Reports from Lyon, filed after the primary, showed that Robert Lyon made a $16,000 contribution within 13 days of the voting date. That contribution exceeded the individual contribution limit of $1,200, and represented 80 percent of the funds used by the Hank Lyon campaign, Zakin said. He further disputed the Lyons’ claims that the money came from a personal account controlled by Hank Lyon, and instead used Robert Lyon’s testimony to show that the funds were directed to his son for use in the campaign.
Zakin said Nordstrom, like all experienced campaigners, closely watches her opponent’s campaign filings. When a report was filed late in the campaign showing that Lyon reported little more than $600 in his campaign account, Nordstrom pulled back her campaign and did not issue her own flier just before the election.
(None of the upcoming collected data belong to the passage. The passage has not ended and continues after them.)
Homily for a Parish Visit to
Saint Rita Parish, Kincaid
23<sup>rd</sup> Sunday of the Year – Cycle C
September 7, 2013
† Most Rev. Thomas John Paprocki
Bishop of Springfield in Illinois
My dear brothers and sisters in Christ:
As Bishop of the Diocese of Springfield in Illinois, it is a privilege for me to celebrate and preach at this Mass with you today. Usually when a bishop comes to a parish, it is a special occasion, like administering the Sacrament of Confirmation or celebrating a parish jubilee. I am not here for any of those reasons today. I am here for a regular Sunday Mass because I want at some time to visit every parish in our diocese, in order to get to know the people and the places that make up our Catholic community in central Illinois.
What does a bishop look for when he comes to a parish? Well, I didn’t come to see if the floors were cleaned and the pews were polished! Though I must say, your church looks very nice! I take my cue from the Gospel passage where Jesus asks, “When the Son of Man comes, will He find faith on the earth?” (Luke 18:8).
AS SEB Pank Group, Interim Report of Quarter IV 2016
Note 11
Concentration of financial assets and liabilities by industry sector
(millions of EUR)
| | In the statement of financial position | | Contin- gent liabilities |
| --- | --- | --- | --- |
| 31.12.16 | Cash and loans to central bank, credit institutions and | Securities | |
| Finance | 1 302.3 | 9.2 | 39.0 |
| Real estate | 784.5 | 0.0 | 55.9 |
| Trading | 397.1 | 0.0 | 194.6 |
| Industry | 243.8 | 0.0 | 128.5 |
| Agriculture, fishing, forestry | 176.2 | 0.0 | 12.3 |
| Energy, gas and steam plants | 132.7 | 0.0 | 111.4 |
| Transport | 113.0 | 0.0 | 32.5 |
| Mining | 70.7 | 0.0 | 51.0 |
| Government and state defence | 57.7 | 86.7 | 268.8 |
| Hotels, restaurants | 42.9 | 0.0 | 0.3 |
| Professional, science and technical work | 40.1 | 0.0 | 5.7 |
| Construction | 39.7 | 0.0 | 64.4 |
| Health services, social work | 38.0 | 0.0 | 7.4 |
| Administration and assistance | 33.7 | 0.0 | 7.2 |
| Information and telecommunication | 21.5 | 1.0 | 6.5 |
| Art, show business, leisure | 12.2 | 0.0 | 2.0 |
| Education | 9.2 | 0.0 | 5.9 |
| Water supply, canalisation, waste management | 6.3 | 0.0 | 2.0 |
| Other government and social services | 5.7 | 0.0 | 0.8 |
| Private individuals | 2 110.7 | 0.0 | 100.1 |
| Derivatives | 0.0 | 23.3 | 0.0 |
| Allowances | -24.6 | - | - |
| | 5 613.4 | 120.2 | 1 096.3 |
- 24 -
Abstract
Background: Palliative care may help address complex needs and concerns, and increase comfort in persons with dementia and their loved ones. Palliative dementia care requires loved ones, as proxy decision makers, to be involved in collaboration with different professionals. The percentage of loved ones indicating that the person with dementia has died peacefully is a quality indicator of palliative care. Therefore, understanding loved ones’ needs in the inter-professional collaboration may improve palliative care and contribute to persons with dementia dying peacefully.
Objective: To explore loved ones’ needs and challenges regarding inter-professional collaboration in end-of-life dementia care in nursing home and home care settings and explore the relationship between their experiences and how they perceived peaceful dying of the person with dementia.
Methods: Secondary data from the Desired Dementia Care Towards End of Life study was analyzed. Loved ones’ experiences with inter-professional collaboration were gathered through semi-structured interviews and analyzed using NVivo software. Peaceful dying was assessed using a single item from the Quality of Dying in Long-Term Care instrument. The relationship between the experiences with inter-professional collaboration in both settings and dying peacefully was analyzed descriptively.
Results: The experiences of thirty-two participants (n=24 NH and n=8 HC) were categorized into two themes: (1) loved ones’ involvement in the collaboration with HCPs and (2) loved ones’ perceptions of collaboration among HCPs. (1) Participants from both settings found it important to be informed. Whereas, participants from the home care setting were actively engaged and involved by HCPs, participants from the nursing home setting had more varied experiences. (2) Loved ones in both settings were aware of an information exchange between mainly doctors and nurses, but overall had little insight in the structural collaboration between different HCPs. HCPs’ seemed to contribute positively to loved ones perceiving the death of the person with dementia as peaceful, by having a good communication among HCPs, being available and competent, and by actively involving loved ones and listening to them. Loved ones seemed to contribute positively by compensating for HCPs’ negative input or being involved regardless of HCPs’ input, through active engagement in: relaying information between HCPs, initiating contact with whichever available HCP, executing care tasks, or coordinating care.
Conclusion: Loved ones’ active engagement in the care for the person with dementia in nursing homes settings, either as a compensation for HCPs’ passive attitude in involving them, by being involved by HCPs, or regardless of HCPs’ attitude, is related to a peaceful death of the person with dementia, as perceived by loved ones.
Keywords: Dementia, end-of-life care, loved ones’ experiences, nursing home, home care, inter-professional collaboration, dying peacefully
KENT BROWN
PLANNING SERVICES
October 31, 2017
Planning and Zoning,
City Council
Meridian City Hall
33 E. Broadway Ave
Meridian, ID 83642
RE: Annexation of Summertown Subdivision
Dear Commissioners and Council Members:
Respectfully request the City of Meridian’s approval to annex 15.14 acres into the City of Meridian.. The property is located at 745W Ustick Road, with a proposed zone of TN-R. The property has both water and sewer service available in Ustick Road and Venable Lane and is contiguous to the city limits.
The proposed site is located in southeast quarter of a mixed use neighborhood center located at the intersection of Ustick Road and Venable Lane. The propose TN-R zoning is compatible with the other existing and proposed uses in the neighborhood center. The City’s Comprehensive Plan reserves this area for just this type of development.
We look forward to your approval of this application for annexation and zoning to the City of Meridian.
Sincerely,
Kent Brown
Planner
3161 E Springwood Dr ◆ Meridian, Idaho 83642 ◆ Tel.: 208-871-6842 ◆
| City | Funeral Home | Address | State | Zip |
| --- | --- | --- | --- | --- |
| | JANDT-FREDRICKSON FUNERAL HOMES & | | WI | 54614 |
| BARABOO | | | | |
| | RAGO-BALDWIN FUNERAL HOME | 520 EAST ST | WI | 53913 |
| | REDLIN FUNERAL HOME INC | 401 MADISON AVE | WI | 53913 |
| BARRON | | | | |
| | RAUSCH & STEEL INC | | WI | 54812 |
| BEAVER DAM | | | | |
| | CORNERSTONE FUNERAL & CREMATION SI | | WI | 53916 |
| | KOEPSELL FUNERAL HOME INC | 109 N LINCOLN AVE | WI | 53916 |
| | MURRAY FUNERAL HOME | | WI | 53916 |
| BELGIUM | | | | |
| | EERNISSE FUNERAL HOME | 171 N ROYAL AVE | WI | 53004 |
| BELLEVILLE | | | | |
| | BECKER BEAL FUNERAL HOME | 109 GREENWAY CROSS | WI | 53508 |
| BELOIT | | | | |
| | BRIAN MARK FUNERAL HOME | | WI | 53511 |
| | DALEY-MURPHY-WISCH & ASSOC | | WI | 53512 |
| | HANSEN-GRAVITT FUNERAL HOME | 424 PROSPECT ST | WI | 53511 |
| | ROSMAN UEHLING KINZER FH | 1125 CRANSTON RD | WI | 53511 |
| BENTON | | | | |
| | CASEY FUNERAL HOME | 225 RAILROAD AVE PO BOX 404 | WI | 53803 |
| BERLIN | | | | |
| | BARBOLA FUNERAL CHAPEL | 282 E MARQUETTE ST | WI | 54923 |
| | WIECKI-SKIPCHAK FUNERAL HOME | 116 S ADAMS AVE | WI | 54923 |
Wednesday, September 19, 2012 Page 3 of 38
Instead, Zakin said, the additional contribution allowed Lyon to mail the one last flier. In the 13 towns were it was mailed, Zakin said, Lyon received 55 percent of the vote, compared to Nordstrom’s 42 percent.
The campaign contribution and the subsequent flier were among the circumstances “that cost Nordstrom the election,” Zakin said.
Attorney Richard Wedinger, an associate of Lyon’s lead attorney Sean Connelly, said Nordstrom failed to make her case.
Without saying that Nordstrom had any role in creating the issue, he said the incumbent benefited from the illegal Parsippany voting because of her connections to a group of Republicans known as Team Parsippany. That team is made up of incumbent township council members Michael dePierro, Vincent Ferrara, John Fox and Brian Stanton. All but Fox were successful in their own primary race.
Wedinger said that Nordstrom made appearances with the Parsippany group, made a campaign contribution to their cause, and issued a joint flier with them. Wedinger said that the bearors who testified in court said they were charged by Team Parsippany to help get out the vote, and that at least one of the team, Stanton, was actively involved with the drive to increase mail-in ballots, where the infractions occurred.
Stanton vehemently denied Wedinger's statement.
"It's 100 percent false," he told Parsippany Patch, asserting that he is innocent of any wrongdoing and is a man of integrity. "My absentee campaign is run completely by my wife, Angela Stanton, and my treasurer, Michael Banko. They do everything from picking up the ballots, having them signed in front of the bearor and delivering them to the county. It's documented at the county.
"I have no hands-on with the process whatsoever once the ballots are delivered, and I take pains to follow every law to a tee," Stanton continued. "If they want to call every absentee signed in by my wife and Michael Banko, let them. I'd welcome it."
Wedinger said the infraction of turning in illegal votes, under case law, was not enough to overturn the election.
He further said that it was common sense that said the 12 disputed votes, because of the close connections between Nordstrom and Team Parsippany, were probably cast for Nordstrom.
Weisenbeck, in a previous session, concluded that it was “an impossibility" to know how those voters had voted because of the potential that someone else cast those ballots—and because the chain of custody of the ballot, from voter to election official, had been violated.
On the matter of the $16,000 campaign contribution, Wedinger said, the Lyons made a good-faith effort to follow the directions in the election manual issued by the state. He said for a first-time candidate, the manual seems confusing.
He passed off the failure to report the $16,000 contribution as a “rookie mistake.”
Weisenbeck, trying to ascertain where the manual seemed confusing, led Wedinger through a quick reading of the table of contents of the manual, which is issued by the state Election Law Enforcement Commission. The judge also questioned whether the Lyons called the telephone number listed in the manual that offered ELEC staff to answer questions or read the frequently asked questions listed in the manual.
Wedinger in the end said the judge had not been presented any basis during the trial to overturn the election. Further, he said, the issue of the illegal campaign contribution should be decided by ELEC.
But the judge said ELEC has no jurisdiction over a primary election.